ECLI:NL:RBDHA:2024:16736

Rechtbank Den Haag

Datum uitspraak
7 oktober 2024
Publicatiedatum
16 oktober 2024
Zaaknummer
NL24.31324
Instantie
Rechtbank Den Haag
Type
Uitspraak
Rechtsgebied
Bestuursrecht
Procedures
  • Eerste aanleg - enkelvoudig
Vindplaatsen
  • Rechtspraak.nl
AI samenvatting door LexboostAutomatisch gegenereerd

Beoordeling van het beroep tegen de niet-ontvankelijk verklaring van een asielaanvraag van een Myanmarese nationaliteit

In deze uitspraak beoordeelt de Rechtbank Den Haag het beroep van eiser, een Myanmarese nationaliteit, tegen de niet-ontvankelijk verklaring van zijn asielaanvraag. Eiser heeft op 9 november 2022 een aanvraag tot het verlenen van een verblijfsvergunning asiel ingediend, maar de minister heeft deze aanvraag op 8 augustus 2024 niet-ontvankelijk verklaard. De rechtbank heeft het beroep op 1 oktober 2024 behandeld, waarbij eiser en zijn gemachtigde niet verschenen. De rechtbank concludeert dat eiser al meer dan vijf jaar een verblijfsvergunning asiel in Italië heeft en daar internationale bescherming geniet. De rechtbank oordeelt dat de minister terecht heeft gesteld dat eiser niet aannemelijk heeft gemaakt dat hij bij terugkeer naar Italië in een situatie terecht zal komen die in strijd is met artikel 3 van het EVRM.

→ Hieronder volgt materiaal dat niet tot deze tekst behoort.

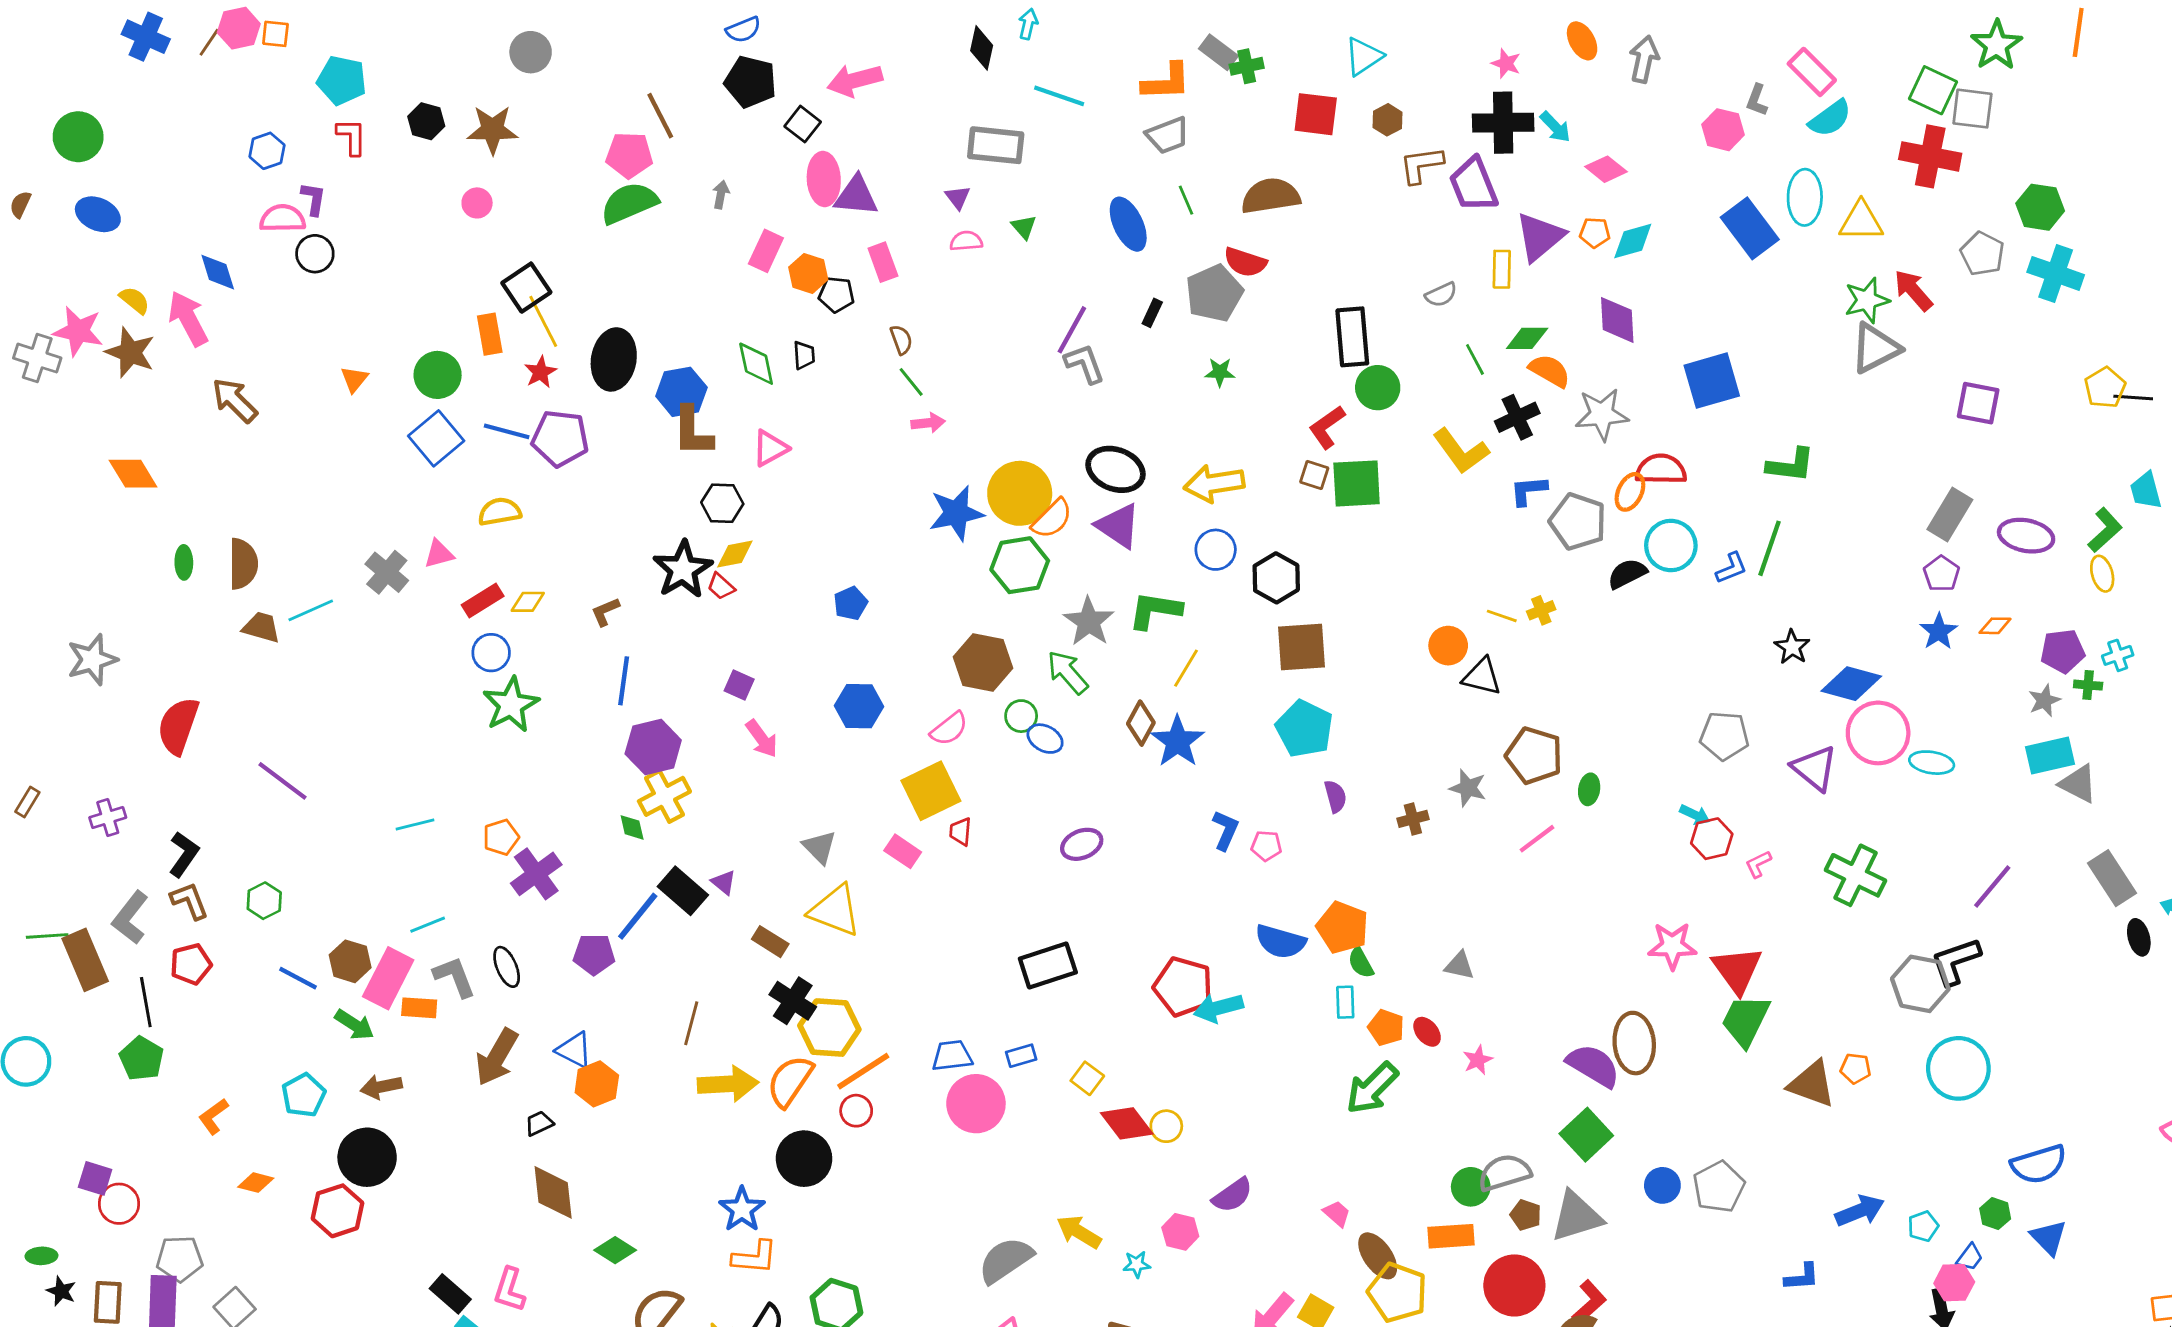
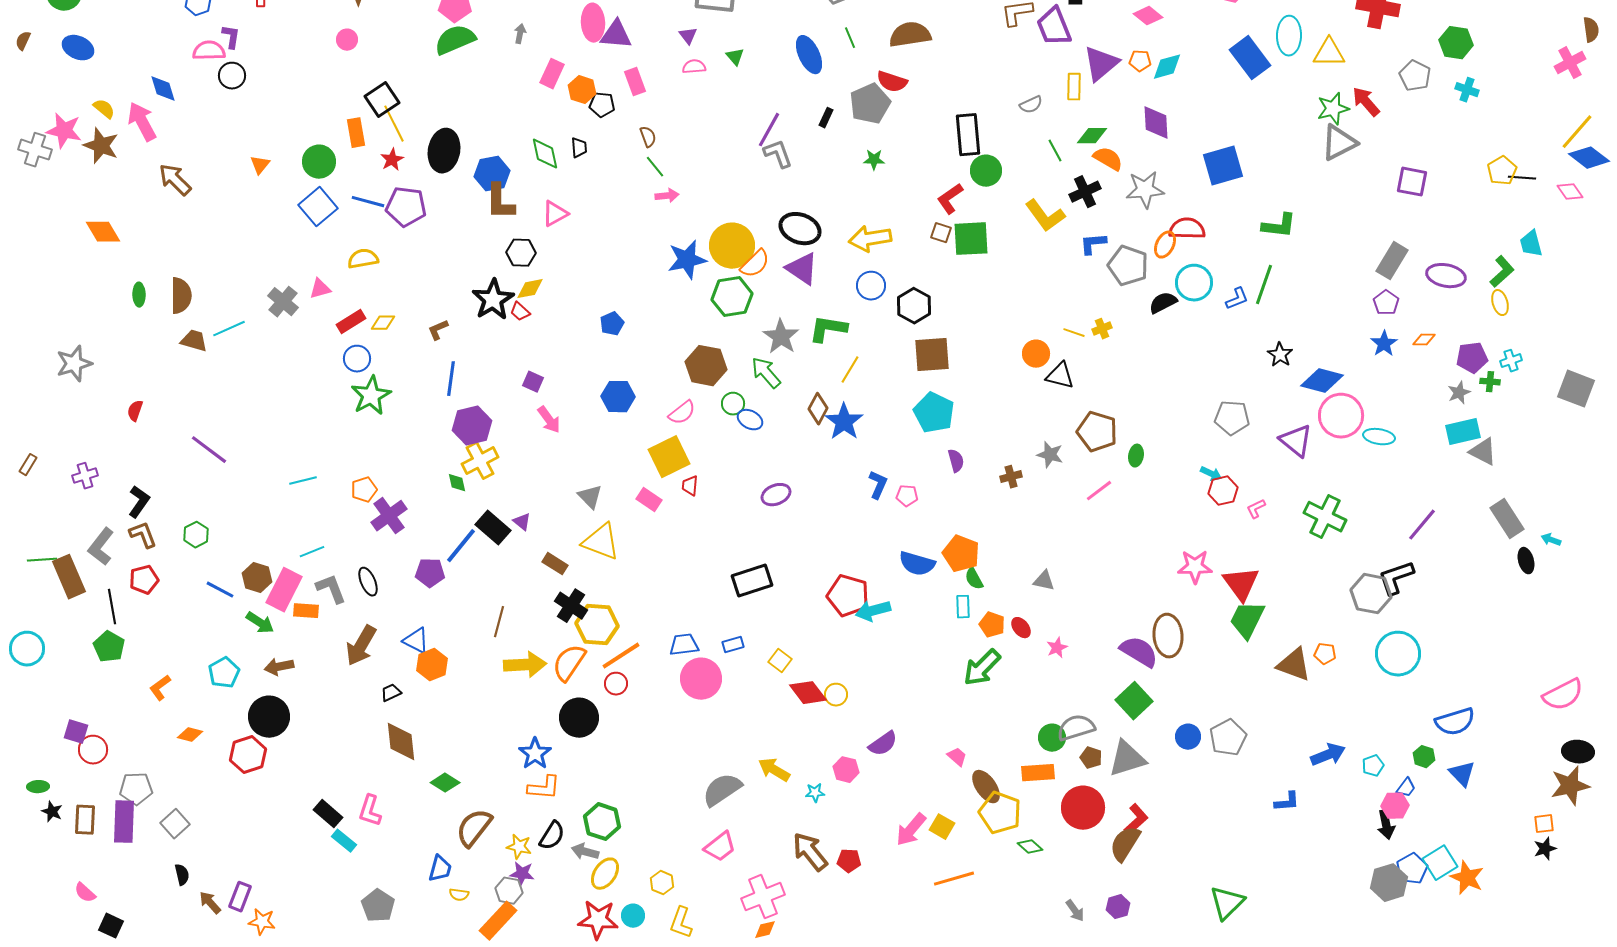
cyan cross: (2056, 273) -> (1467, 90), size x0.6
red semicircle: (178, 726) -> (135, 411), size x0.5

De rechtbank wijst erop dat het aan de statushouder is om aan te tonen dat hij niet in staat is om zijn rechten te effectueren. Eiser heeft geen concrete aanknopingspunten aangedragen om aan te tonen dat de situatie in Italië voor hem anders is dan voor andere statushouders. De rechtbank concludeert dat de minister terecht heeft geoordeeld dat de asielaanvraag van eiser niet-ontvankelijk is verklaard. Eiser heeft ook geen onderbouwing gegeven voor zijn medische klachten en zijn leeftijd alleen is niet voldoende om hem als bijzonder kwetsbaar te beschouwen. De rechtbank wijst het beroep van eiser af en verklaart het ongegrond, zonder vergoeding van proceskosten.

Uitspraak

uitspraak

RECHTBANK DEN HAAG

Zittingsplaats Utrecht Bestuursrecht zaaknummer: NL24.31324
uitspraak van de enkelvoudige kamer in de zaak tussen

[eiser] , V-nummer: [V-nummer] , eiser (gemachtigde: mr. H.A. Limonard),

en

de Minister van Asiel en Migratie, (gemachtigde: mr. R.A. Mandersloot).

Inleiding

1. In deze uitspraak beoordeelt de rechtbank het beroep van eiser tegen het niet- ontvankelijk verklaren van zijn asielaanvraag. Eiser stelt van Myanmarese nationaliteit te zijn en te zijn geboren op [geboortedatum] 1958. Hij heeft op 9 november 2022 een aanvraag tot het verlenen van een verblijfsvergunning asiel voor bepaalde tijd ingediend. De minister heeft met het bestreden besluit van 8 augustus 2024 deze aanvraag niet-ontvankelijk verklaard.
1.1.
De minister heeft op het beroep gereageerd met een verweerschrift.
1.2.
De rechtbank heeft het beroep op 1 oktober 2024 op zitting behandeld, samen met de zaak van de echtgenote van eiser, zaaknummer NL24.31326. Hieraan hebben deelgenomen: de gemachtigde van de minister. Eiser en zijn gemachtigde zijn met voorafgaand bericht niet verschenen.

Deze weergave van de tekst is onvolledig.